7. Infatuation. What could be one of the primary reason for a data centric culture in many organizations? The leader happens to be an avid reader and he just finished reading a cool blog on Machine Learning. More often the genesis of any Data Science investment in many organization is often triggered by a smart database vendor, conferences or a leader with good reading habits. As much it is a fashionable job title to hold, without a meaningful purpose, the data science investment is just a shiny car to be left on the porch to the envy of your neighbors.
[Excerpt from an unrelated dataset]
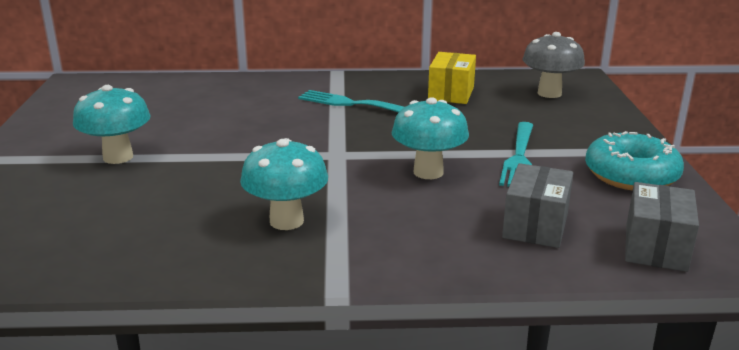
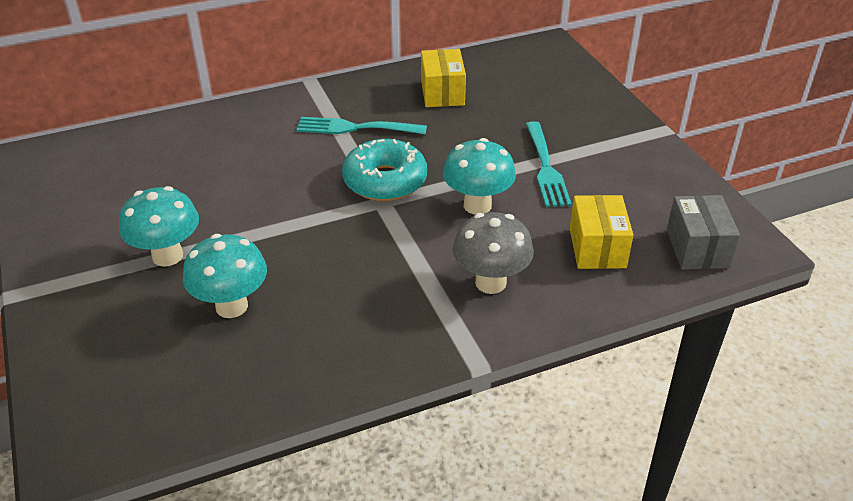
camera: 20 degrees left, 15 degrees up
(286, 221) = (387, 296): turquoise mushroom -> turquoise mushroom (231, 306)
(535, 226) = (597, 248): grey box -> yellow box
(549, 93) = (532, 74): grey mushroom -> grey mushroom (490, 282)
(631, 175) = (646, 169): turquoise donut -> turquoise donut (385, 181)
Bottomline, the goal is to achieve a Data driven culture and to look at the world in an objective manner with all the tools and possibilities that we are endowed with these days. Unfortunately many organizations lack a clear Data Strategy and in the absence of that no one likes the new 007s walking around with the latest gadget, sipping his martini and speaking a language that is foreign to the common man who still toils day and night with his greasy job to keep the business up and running.
In my subsequent posts, I will write more on my views on how to get a Data Science strategy right to avoid the above pitfalls.